AİHM’nin Maraş konusunda taraflara 4 Kasım tarihine kadar süre vermesi ve gerekli savunma ve belgelerini bu tarihe kadar Mahkemeye ulaştırmaları konusunda yaptığı çağrı, bizler için çok önemli bir fırsat içermektedir. Maraş’ın büyük ölçüde Türk Vakıf arazisi olduğu tapu kayırlarından bellidir ve bu kayıtlar elimizdedir.

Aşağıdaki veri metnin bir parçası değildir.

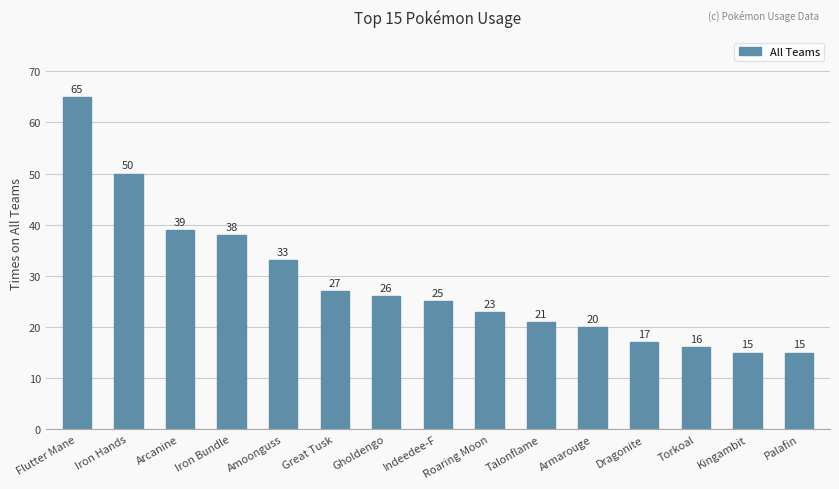

At which category does the chart reach its peak across all series?

Flutter Mane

Müstemleke yönetimi çıkardığı kanun ile sahipsiz bıraktığı Vakıf mallarını kullanıcılarına tapu etmiş ve böylece uluslar arası hukuka aykırı hareket etmiştir. Oysa Vakıf malları uluslar arası hukuka göre satılamaz, devredilemez, kamulaştırılsa bile ancak emsal değere sahip bir başka mal ile takas edilebilir. İşte İngiliz yönetimi tarafından Rumlara peşkeş çekilen Vakıf mallarımızın iadesi için AİHM nin bu konuyu gündemine alması büyük bir fırsattır.

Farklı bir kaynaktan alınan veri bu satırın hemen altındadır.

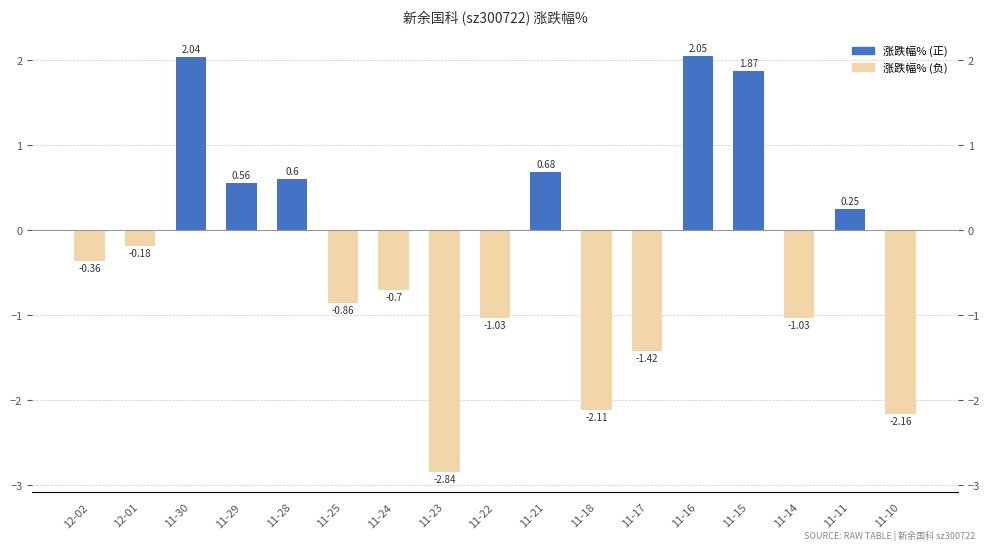

List the labels in order of value, smallest first.

11-23, 11-10, 11-18, 11-17, 11-22, 11-14, 11-25, 11-24, 12-02, 12-01, 11-11, 11-29, 11-28, 11-21, 11-15, 11-30, 11-16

İşte şimdi elimize bu haklı tezimizi, uluslararası alanda tescil ettirebilmek için ciddi bir fırsat geçmiştir. Umarız ki Devletimiz gerekli tüm hazırlıkları yapar, Vakıflar Müdürlüğü ile birlikte hakkımızı tescil ettirmek için her türlü gayreti gösterir. Geçmişte AİHM ve ABAD daki mahkemelerde haklarımızın iyi savunulmadığını, tasarruf adı altında iyi hukukçulardan faydalanılmadığı ve bu sebeple haklı olduğumuz davaların bile kaybedildiği bilinen bir gerçektir. Maraş konusunda açılım hazırlıkları yapan Hükümeti ve Vakıfları bu konuda hassas olmaya davet ediyoruz."